Mais certaines difficultés demeurent, surtout dans le supérieur, comme en témoignent les grèves d’étudiants et d’enseignants à Dakar au cours des premières semaines de 2005. Pour apaiser le monde universitaire, la nouvelle équipe au pouvoir est en train de redessiner la carte académique du pays, avec la transformation de l’École polytechnique de Thiès en université et la création de collèges universitaires régionaux (CUR) à Bambey, Ziguinchor et Diamniadio.
Si les nouveaux dispensaires construits atteindront la centaine à l’échéance 2007 (coût : 9,7 milliards de F CFA, dont 6,7 milliards absorbés par le génie civil et le reste consacré à l’équipement), l’accès à la santé reste difficile et discriminatoire. En dépit de quelques résultats (99 % d’enfants vaccinés contre la poliomyélite en 2004 ; le ver de Guinée éradiqué ; un taux de prévalence du VIH – 1,5 % – jugé très bas au regard des proportions de la pandémie du sida dans la plupart des pays africains), l’incursion du choléra, qui a touché un millier de personnes à Dakar fin 2004 et beaucoup plus à Touba début 2005, rappelle que le pays fait encore face à d’élémentaires problèmes de santé publique. Le Sénégalais qui arrive à l’hôpital doit, pour se faire soigner, payer le coût de la consultation et celui des ordonnances médicales. Un véritable chemin de croix si l’on sait qu’à Dakar déjà, nombre de familles peinent à assurer plus d’un repas par jour.
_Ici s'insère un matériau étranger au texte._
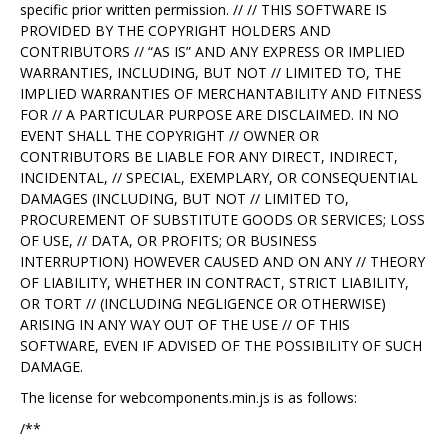
specific prior written permission. // // THIS SOFTWARE IS
PROVIDED BY THE COPYRIGHT HOLDERS AND
CONTRIBUTORS // “AS IS” AND ANY EXPRESS OR IMPLIED
WARRANTIES, INCLUDING, BUT NOT // LIMITED TO, THE
IMPLIED WARRANTIES OF MERCHANTABILITY AND FITNESS
FOR // A PARTICULAR PURPOSE ARE DISCLAIMED. IN NO
EVENT SHALL THE COPYRIGHT // OWNER OR
CONTRIBUTORS BE LIABLE FOR ANY DIRECT, INDIRECT,
INCIDENTAL, // SPECIAL, EXEMPLARY, OR CONSEQUENTIAL
DAMAGES (INCLUDING, BUT NOT // LIMITED TO,
PROCUREMENT OF SUBSTITUTE GOODS OR SERVICES; LOSS
OF USE, // DATA, OR PROFITS; OR BUSINESS
INTERRUPTION) HOWEVER CAUSED AND ON ANY // THEORY
OF LIABILITY, WHETHER IN CONTRACT, STRICT LIABILITY,
OR TORT // (INCLUDING NEGLIGENCE OR OTHERWISE)
ARISING IN ANY WAY OUT OF THE USE // OF THIS
SOFTWARE, EVEN IF ADVISED OF THE POSSIBILITY OF SUCH
DAMAGE.
The license for webcomponents.min.js is as follows:
/**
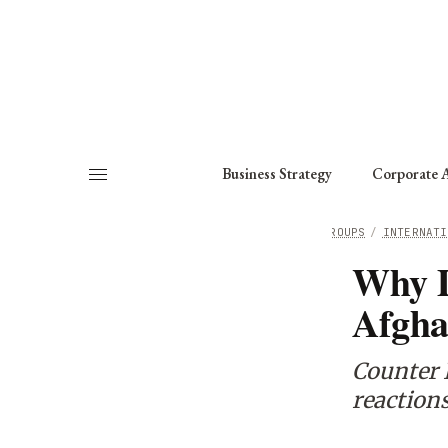
About
Fellows
Chapter
Consult
Business Strategy
Corporate A
HOME
/
WORKING GROUPS
/
INTERNATI
Why D
Afgha
Counter I
reactions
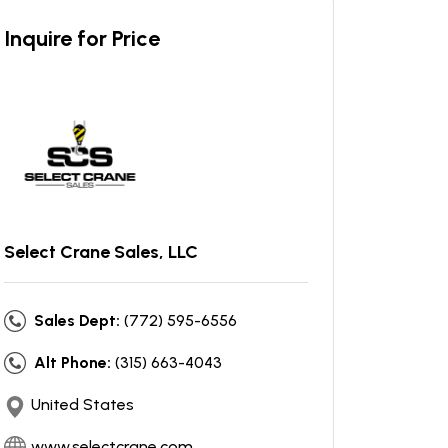
Inquire for Price
Select Crane Sales, LLC
Sales Dept:
(772) 595-6556
Alt Phone:
(315) 663-4043
United States
www.selectcrane.com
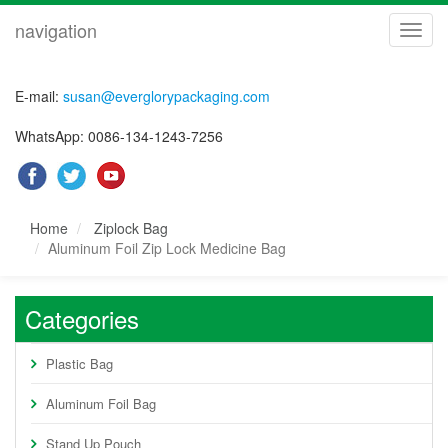
navigation
navig
E-mail:
susan@everglorypackaging.com
WhatsApp: 0086-134-1243-7256
Home
Ziplock Bag
Aluminum Foil Zip Lock Medicine Bag
Categories
Plastic Bag
Aluminum Foil Bag
Stand Up Pouch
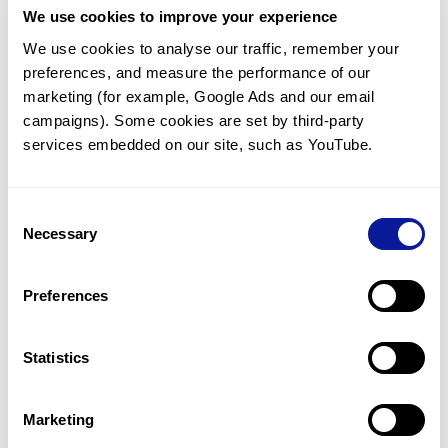
We use cookies to improve your experience
Communicate with our medical
genetics division
We use cookies to analyse our traffic, remember your 
preferences, and measure the performance of our 
Our medical genetics division is always open to your
questions.
marketing (for example, Google Ads and our email 
campaigns). Some cookies are set by third-party 
Inquire now
services embedded on our site, such as YouTube.
Consent
Re-analyze until diagnosis
Necessary
Selection
For undiagnosed cases, you may receive follow-up care
through reanalysis.
Preferences
Learn more
Statistics
Get the latest genetics information
We'll keep you up to date with the latest genetics
Marketing
information through our blogs and newsletters.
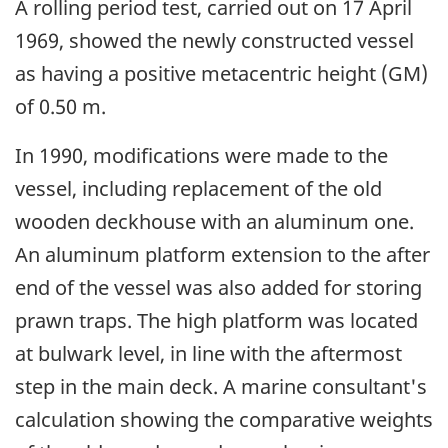
A rolling period test, carried out on 17 April
1969, showed the newly constructed vessel
as having a positive metacentric height (GM)
of 0.50 m.
In 1990, modifications were made to the
vessel, including replacement of the old
wooden deckhouse with an aluminum one.
An aluminum platform extension to the after
end of the vessel was also added for storing
prawn traps. The high platform was located
at bulwark level, in line with the aftermost
step in the main deck. A marine consultant's
calculation showing the comparative weights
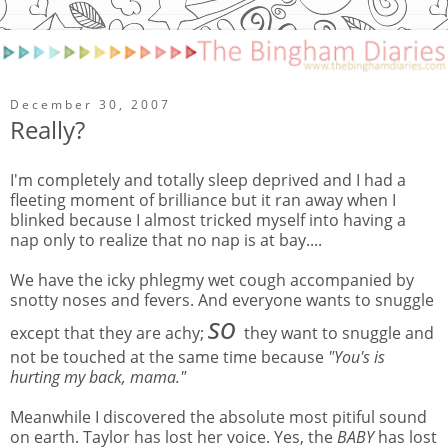
December 30, 2007
Really?
I'm completely and totally sleep deprived and I had a
fleeting moment of brilliance but it ran away when I
blinked because I almost tricked myself into having a
nap only to realize that no nap is at bay....
We have the icky phlegmy wet cough accompanied by
snotty noses and fevers. And everyone wants to snuggle
so
except that they are achy;
they want to snuggle and
not be touched at the same time because
"You's is
hurting my back, mama."
Meanwhile I discovered the absolute most pitiful sound
on earth. Taylor has lost her voice. Yes, the
BABY
has lost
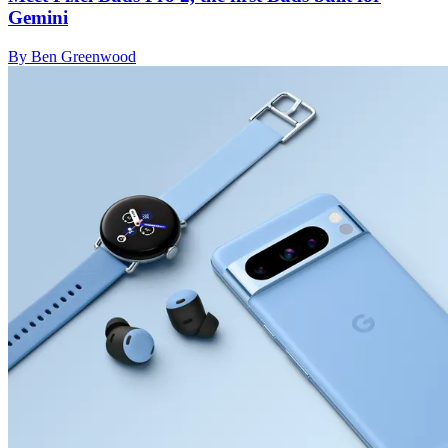
Gemini
By Ben Greenwood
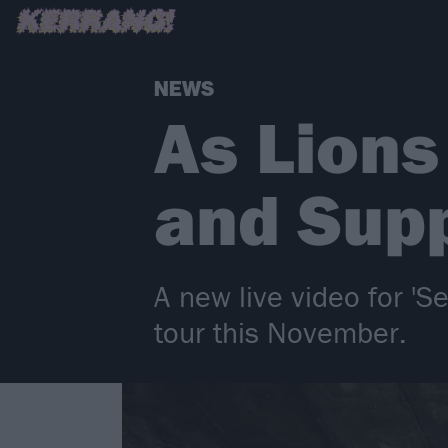
NEWS
As Lion
and Supp
A new live video for 'S
tour this November.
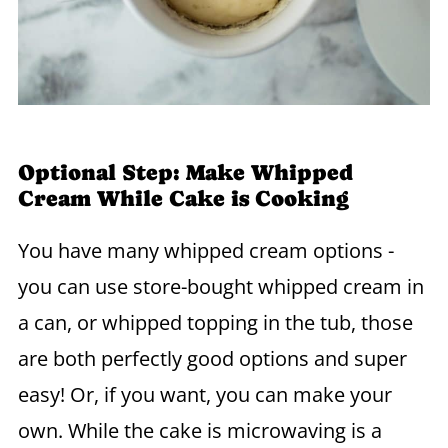
Optional Step: Make Whipped
Cream While Cake is Cooking
You have many whipped cream options -
you can use store-bought whipped cream in
a can, or whipped topping in the tub, those
are both perfectly good options and super
easy! Or, if you want, you can make your
own. While the cake is microwaving is a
Sur la scène internationale, Wade a fait le choix d’exister. Sa voix peut intéresser ou agacer, mais elle est audible sur toutes les grandes questions de l’heure : le Nepad, dont il est l’un des concepteurs, la fracture numérique, la crise en Côte d’Ivoire, le Darfour… Après des malentendus avec Paris nés de la sympathie trop affichée du numéro un sénégalais et de son ministre des Affaires étrangères pour Washington, les choses sont rentrées dans l’ordre avec la visite à Dakar du président français Jacques Chirac, du 2 au 4 février.
Le Sénégal marche, à en croire les partisans de Wade, fait du surplace, à entendre ses détracteurs. Une seule certitude : le chef de l’État n’a plus que deux ans pour convaincre les Sénégalais de le réélire en 2007.